Рим, 1 ноября 1786 г.
Вот я и добрался до сей столицы мира! Если бы я, в сопровождении достойного и сведущего человека, увидел ее лет пятнадцать тому назад, я счел бы себя счастливцем. Но раз уж мне было суждено в одиночестве посетить ее и увидеть своими глазами, то хорошо, что эта радость так поздно выпала мне на долю.
Через Тирольские горы я словно бы перелетел. Верону, Виченцу, Падую, Венецию осмотрел добросовестно, Феррару, Ченто, Болонью — бегло, а Флоренцию разве что увидел краем глаза. Страстное желанье скорее попасть в Рим было так велико, так вырастало с каждым мгновением, что о задержке в пути не могло быть и речи, и я всего три часа пробыл во Флоренции. Но вот я здесь, я успокоился, и, как мне кажется, успокоился до конца своих дней. Ибо смело можно сказать — жизнь начинается сызнова, когда твой взор объемлет целое, доселе известное тебе лишь по частям. Все мечтания юности воочию стоят передо мной. Первые гравюры, которые мне запомнились (мой отец развесил виды Рима в приемных комнатах), я вижу теперь в действительности, и все, что я давно знал по картинам и рисункам, по гравюрам на меди и на дереве, по гипсовым и корковым слепкам, теперь сгрудилось вокруг меня; куда бы я ни пошел, я встречаю знакомцев в этом новом мире. Все так, как мне представлялось, и все ново. То же самое я могу сказать о своих наблюдениях и своих мыслях.

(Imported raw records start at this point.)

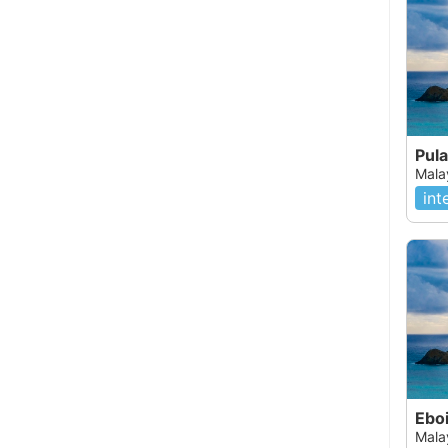
Pul
Mala
int
Ebo
Mala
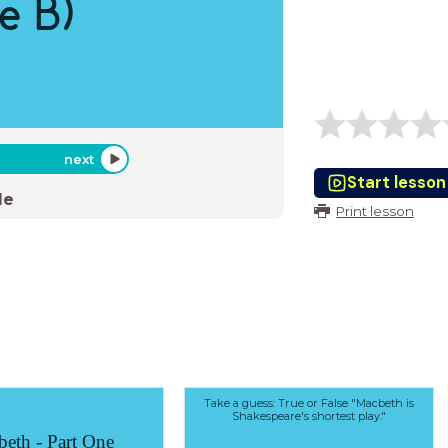
e B)
next
Start lesson
de
Print lesson
Take a guess: True or False "Macbeth is
Shakespeare's shortest play."
eth - Part One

Ни одна совсем новая мысль не посетила меня, ничто не показалось мне вовсе чужим, но все старье стало таким определенным, живым, таким связным, что вполне может сойти за новое.
Когда Пигмалионова Элиза, которую он создал согласно своим представлениям и желаниям, придав ей столько жизненной правды, сколько может придать художник, в конце концов приблизилась к нему и сказала: «Вот я», — как же разнилась она, живая, от каменного изваяния!